Pocket sharks are just 5.5 inches long. That means the ultra-rare species could easily be carried around by anyone wanting a carnivorous pocket pet. Although these creatures are cute – resembling a tiny sperm whale – they may just take a bite out of anyone who tries to pick them up. What's more, only two have ever been found.
Pocket sharks were first discovered when a single member of the species was caught off the coast of Peru in 1979. The second specimen was accidentally caught in 2010 — during a catch designed, coincidentally, to analyze food eaten by sperm whales. Soon after being pulled from the ocean, these fish were frozen as samples for future analysis — and among them was the pocket shark, to be discovered years later.
Mollisquama, the genus into which pocket sharks have been placed, is most-closely related to Dalatiidae, which includes cookie cutter and kitefin sharks. These animals usually feed by taking small bites out of larger fish, although they will consume prey smaller than themselves from time to time.
"The pocket shark we found was only 5 and a half inches long, and was a recently born male. Discovering him has us thinking about where mom and dad may be, and how they got to the Gulf. The only other known specimen was found very far away, off Peru, 36 years ago," Mark Grace of NOAA said.
Their popular name comes not from their size, but from a distinctive pocket-like orifice located above the pectoral fin on the side of the animals.
Analysis of the new specimen of pocket shark has already provided researchers with information unknown from the 1979 example, including the discovery of a series of glands located along the abdomen of the fish.
Other rare sharks include the megamouth shark, distinguished by a comical-looking human face, resembling something off a totem pole. Fewer than 60 of these sharks have ever been seen.

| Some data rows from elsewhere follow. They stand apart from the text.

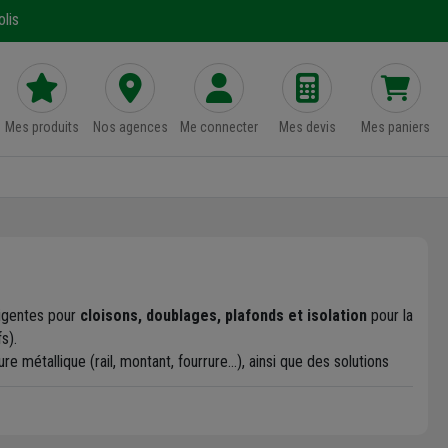
lis
Mes produits
Nos agences
Me connecter
Mes devis
Mes paniers
ligentes pour
cloisons, doublages, plafonds et isolation
pour la
s).
 métallique (rail, montant, fourrure…), ainsi que des solutions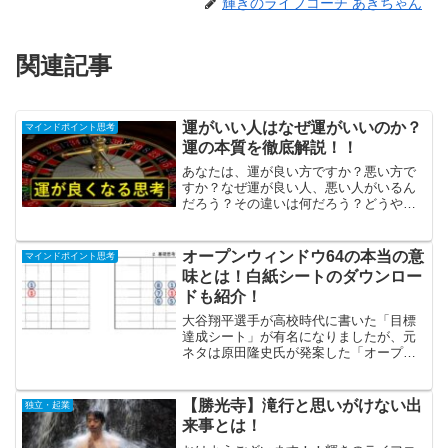
輝きのライフコーチ あきちゃん
関連記事
運がいい人はなぜ運がいいのか？
マインドポイント思考
運の本質を徹底解説！！
あなたは、運が良い方ですか？悪い方で
すか？なぜ運が良い人、悪い人がいるん
だろう？その違いは何だろう？どうやっ
たら自分の運が上がるんだろう？誰もが
一度は悩んだりしますよね。今回は、運
について、どう捉えるのか、そしてどう
オープンウィンドウ64の本当の意
マインドポイント思考
したら運が良くなるのかを...
味とは！白紙シートのダウンロー
ドも紹介！
大谷翔平選手が高校時代に書いた「目標
達成シート」が有名になりましたが、元
ネタは原田隆史氏が発案した「オープン
ウィンドウ64」となっています。今回の
記事はこのオープンウィンドウ64の使い
方を解説するとともに、本当の意味を公
【勝光寺】滝行と思いがけない出
独立・起業
開します。最後に白紙...
来事とは！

Cookie cutter sharks have overgrown eyes for their size, housed in a worm-like head. The small shark attacks animals as large as dolphins, anchoring into flesh with its top teeth while biting away with the bottom, turning its body like a can opener to extract an oval bite of meat from its victim.
Frilled sharks exhibit heart-shaped heads and large pectoral fins resembling overgrown ears, like those on the Luck Dragon from the 1984 movie The NeverEnding Story.
The rare find of a pocket shark and anatomical comparisons to other similar species was detailed in the journal Zootaxa.